The decision of the Hon’ble Chattisgarh High Court squarely applies to the facts of assessee’s case. Thus, respectfully following the decision of the Hon’ble High Court of Chattisgarh (supra), we direct the Assessing Officer to delete the disallowance made u/s 36(1)(va) r.w.s. 2(24)(x) of the Act for the assessment years 2017- 18 & 2019-20. Ground nos. 3 and 2 in the appeals for the assessment years 2017-18 and 2019-20 respectively are allowed.
Since we have deleted the disallowance made u/s 36(1)(va) allowing ground nos. 3 & 2 of the appeals for AYs 2017-18 and 2019- 20, all other grounds raised
by the assessee on merits in these two appeals are not adjudicated as the same would become academic at this stage.

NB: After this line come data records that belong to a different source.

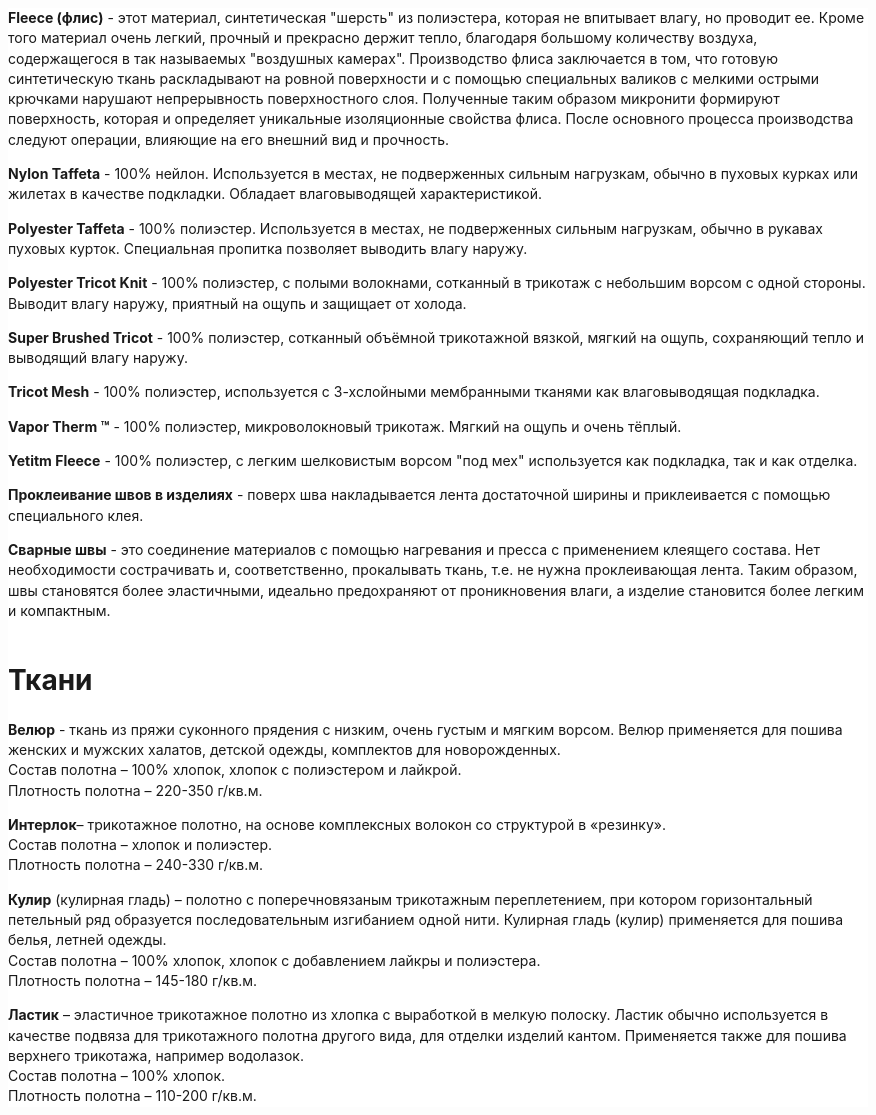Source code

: **Fleece (флис)** - этот материал, синтетическая "шерсть" из полиэстера, которая не впитывает влагу, но проводит ее. Кроме того материал очень легкий, прочный и прекрасно держит тепло, благодаря большому количеству воздуха, содержащегося в так называемых "воздушных камерах". Производство флиса заключается в том, что готовую синтетическую ткань раскладывают на ровной поверхности и с помощью специальных валиков с мелкими острыми крючками нарушают непрерывность поверхностного слоя. Полученные таким образом микронити формируют поверхность, которая и определяет уникальные изоляционные свойства флиса. После основного процесса производства следуют операции, влияющие на его внешний вид и прочность.

**Nylon Taffeta** - 100% нейлон. Используется в местах, не подверженных сильным нагрузкам, обычно в пуховых курках или жилетах в качестве подкладки. Обладает влаговыводящей характеристикой.

**Polyester Taffeta** - 100% полиэстер. Используется в местах, не подверженных сильным нагрузкам, обычно в рукавах пуховых курток. Специальная пропитка позволяет выводить влагу наружу.

**Polyester Tricot Knit** - 100% полиэстер, с полыми волокнами, сотканный в трикотаж с небольшим ворсом с одной стороны. Выводит влагу наружу, приятный на ощупь и защищает от холода.

**Super Brushed Tricot** - 100% полиэстер, сотканный объёмной трикотажной вязкой, мягкий на ощупь, сохраняющий тепло и выводящий влагу наружу.

**Tricot Mesh** - 100% полиэстер, используется с 3-хслойными мембранными тканями как влаговыводящая подкладка.

**Vapor Therm ™** - 100% полиэстер, микроволокновый трикотаж. Мягкий на ощупь и очень тёплый.

**Yetitm Fleece** - 100% полиэстер, с легким шелковистым ворсом "под мех" используется как подкладка, так и как отделка.

**Проклеивание швов в изделиях** - поверх шва накладывается лента достаточной ширины и приклеивается с помощью специального клея.

**Сварные швы** - это соединение материалов с помощью нагревания и пресса с применением клеящего состава. Нет необходимости сострачивать и, соответственно, прокалывать ткань, т.е. не нужна проклеивающая лента. Таким образом, швы становятся более эластичными, идеально предохраняют от проникновения влаги, а изделие становится более легким и компактным.

# **Ткани**
**Велюр** - ткань из пряжи суконного прядения с низким, очень густым и мягким ворсом. Велюр применяется для пошива женских и мужских халатов, детской одежды, комплектов для новорожденных.  
Состав полотна – 100% хлопок, хлопок с полиэстером и лайкрой.  
Плотность полотна – 220-350 г/кв.м.  
  
**Интерлок**– трикотажное полотно, на основе комплексных волокон со структурой в «резинку».  
Состав полотна – хлопок и полиэстер.  
Плотность полотна – 240-330 г/кв.м.  
  
**Кулир** (кулирная гладь) – полотно с поперечновязаным трикотажным переплетением, при котором горизонтальный петельный ряд образуется последовательным изгибанием одной нити. Кулирная гладь (кулир) применяется для пошива белья, летней одежды.  
Состав полотна – 100% хлопок, хлопок с добавлением лайкры и полиэстера.  
Плотность полотна – 145-180 г/кв.м.  
  
**Ластик** – эластичное трикотажное полотно из хлопка с выработкой в мелкую полоску. Ластик обычно используется в качестве подвяза для трикотажного полотна другого вида, для отделки изделий кантом. Применяется также для пошива верхнего трикотажа, например водолазок.  
Состав полотна – 100% хлопок.  
Плотность полотна – 110-200 г/кв.м.  
  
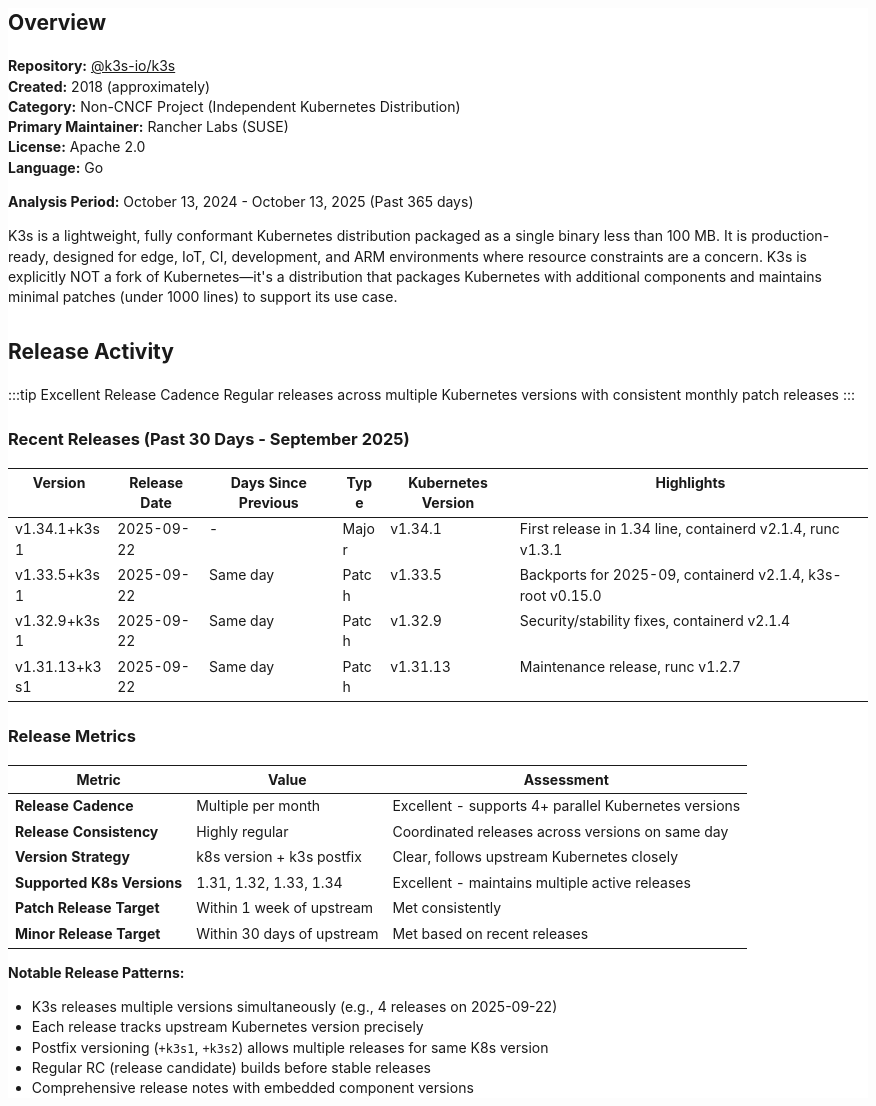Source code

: ## Overview

**Repository:** [@k3s-io/k3s](https://github.com/k3s-io/k3s)  
**Created:** 2018 (approximately)  
**Category:** Non-CNCF Project (Independent Kubernetes Distribution)  
**Primary Maintainer:** Rancher Labs (SUSE)  
**License:** Apache 2.0  
**Language:** Go  

**Analysis Period:** October 13, 2024 - October 13, 2025 (Past 365 days)

K3s is a lightweight, fully conformant Kubernetes distribution packaged as a single binary less than 100 MB. It is production-ready, designed for edge, IoT, CI, development, and ARM environments where resource constraints are a concern. K3s is explicitly NOT a fork of Kubernetes—it's a distribution that packages Kubernetes with additional components and maintains minimal patches (under 1000 lines) to support its use case.

## Release Activity

:::tip Excellent Release Cadence
Regular releases across multiple Kubernetes versions with consistent monthly patch releases
:::

### Recent Releases (Past 30 Days - September 2025)

| Version | Release Date | Days Since Previous | Type | Kubernetes Version | Highlights |
|---------|--------------|---------------------|------|--------------------|-----------|
| v1.34.1+k3s1 | 2025-09-22 | - | Major | v1.34.1 | First release in 1.34 line, containerd v2.1.4, runc v1.3.1 |
| v1.33.5+k3s1 | 2025-09-22 | Same day | Patch | v1.33.5 | Backports for 2025-09, containerd v2.1.4, k3s-root v0.15.0 |
| v1.32.9+k3s1 | 2025-09-22 | Same day | Patch | v1.32.9 | Security/stability fixes, containerd v2.1.4 |
| v1.31.13+k3s1 | 2025-09-22 | Same day | Patch | v1.31.13 | Maintenance release, runc v1.2.7 |

### Release Metrics

| Metric | Value | Assessment |
|--------|-------|------------|
| **Release Cadence** | Multiple per month | Excellent - supports 4+ parallel Kubernetes versions |
| **Release Consistency** | Highly regular | Coordinated releases across versions on same day |
| **Version Strategy** | k8s version + k3s postfix | Clear, follows upstream Kubernetes closely |
| **Supported K8s Versions** | 1.31, 1.32, 1.33, 1.34 | Excellent - maintains multiple active releases |
| **Patch Release Target** | Within 1 week of upstream | Met consistently |
| **Minor Release Target** | Within 30 days of upstream | Met based on recent releases |

**Notable Release Patterns:**
- K3s releases multiple versions simultaneously (e.g., 4 releases on 2025-09-22)
- Each release tracks upstream Kubernetes version precisely
- Postfix versioning (`+k3s1`, `+k3s2`) allows multiple releases for same K8s version
- Regular RC (release candidate) builds before stable releases
- Comprehensive release notes with embedded component versions
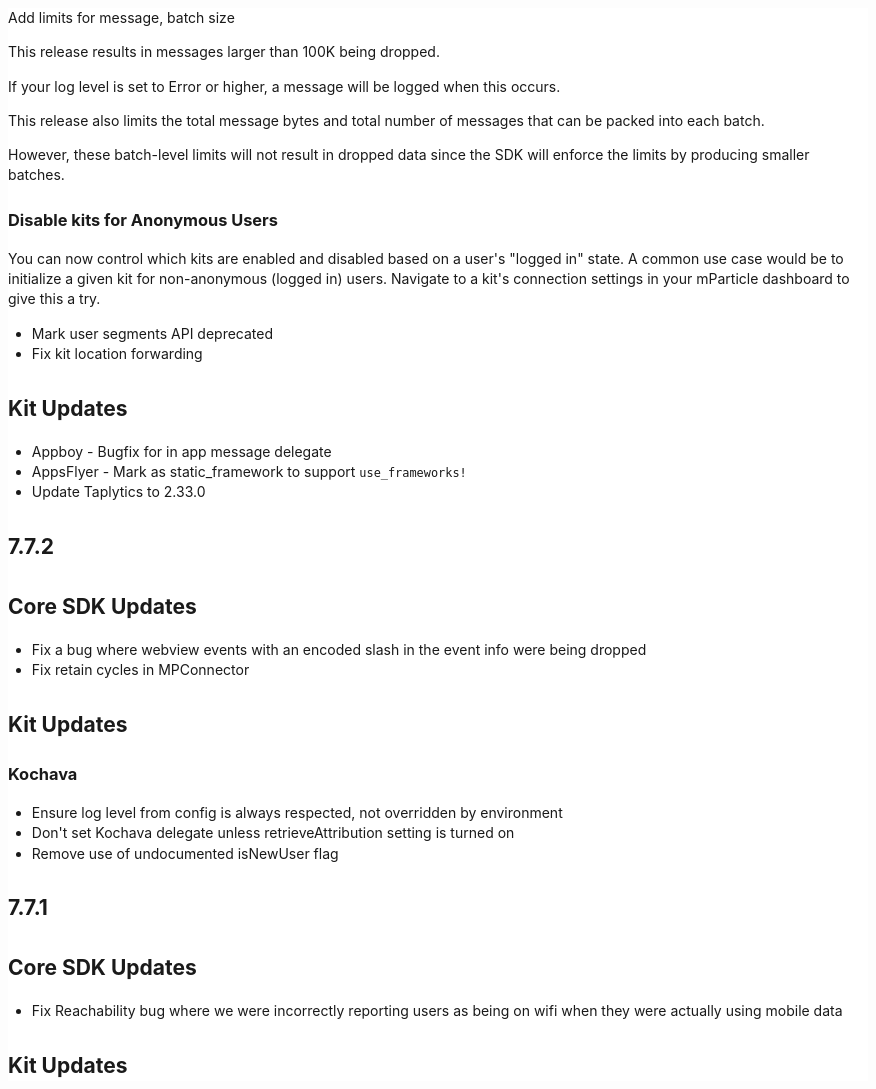 Add limits for message, batch size

This release results in messages larger than 100K being dropped.

If your log level is set to Error or higher, a message will be logged
when this occurs.

This release also limits the total message bytes and total number
of messages that can be packed into each batch.

However, these batch-level limits will not result in dropped data
since the SDK will enforce the limits by producing smaller batches.

### Disable kits for Anonymous Users

You can now control which kits are enabled and disabled based on a user's "logged in" state. A common use case would be to initialize a given kit for non-anonymous (logged in) users. Navigate to a kit's connection settings in your mParticle dashboard to give this a try.

- Mark user segments API deprecated
- Fix kit location forwarding

## Kit Updates

- Appboy - Bugfix for in app message delegate
- AppsFlyer - Mark as static_framework to support `use_frameworks!`
- Update Taplytics to 2.33.0

## 7.7.2

## Core SDK Updates

- Fix a bug where webview events with an encoded slash in the event info were being dropped
- Fix retain cycles in MPConnector

## Kit Updates

### Kochava
- Ensure log level from config is always respected, not overridden by environment
- Don't set Kochava delegate unless retrieveAttribution setting is turned on
- Remove use of undocumented isNewUser flag

## 7.7.1

## Core SDK Updates

- Fix Reachability bug where we were incorrectly reporting users as being on wifi when they were actually using mobile data

## Kit Updates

9. In ground nos. 7 & 8 of the appeal for the AY 2017-18 the assessee contended as under: - 7. “That the Authorities below erred in confirming/sustaining the addition made of Rs.1,23,165/-. Income tax preparation assistant had mistakenly added (disallowance) this income in ITR form:- Particular In Income Tax Form Amount Remarks Interest on TDS Part A Ol-Other Information, clause no 8A(i) 6,114/- Interest on TDS is compensatory in nature, it will not be disallowed: However, the income tax preparer had already disallowed in Income Tax form, but LD. AO had disallowed it again in his order. It resulted in double addition to the Income. Donation Schedule BP, point no 23(Added) 1,17,051/- The income tax preparer had mistakenly added in Income tax form, but LD. A.O. had added again in his order. It resulted in double addition to the Income, is wholly unsustainable both on facts and in law.
8. That the Authorities below erred in confirming/sustaining the addition made of Rs.25,08,005/- on account of non-deduction of TDS. Income tax preparation assistant had mistakenly disallowed amount in Part A Ol-Other Information, clause no 8 A(a) of Rs.25,08,005/-. But, LD. AO had disallowed it again in his order. It resulted in double addition to the Income. It is wholly unsustainable both on facts and in law.”
10. As could be seen from the above grounds it was the contention of the assessee that in the return filed the assessee had already added back these two disallowances and therefore it is a double addition. We restore these grounds i.e. 7 & 8 for AY 2017-18 to the file of the Assessing Officer who shall verify the contentions of the assessee and if it is proved correct the additions shall stand deleted. Subject to verification the AO shall decide the issues in Page | 12 these grounds in accordance with law after providing adequate opportunity to the assessee.
In the result, appeals of the assessee are partly allowed as indicated above.
Following the said decision we delete the adjustment made by the CPC in respect of employee’s contribution to PF and ESI made while processing the return u/s.143(1) of the Act. Grounds raised by the assessee are allowed.
In the result, the appeal of the assessee is allowed.
Order pronounced in the open court on 30.01.2026.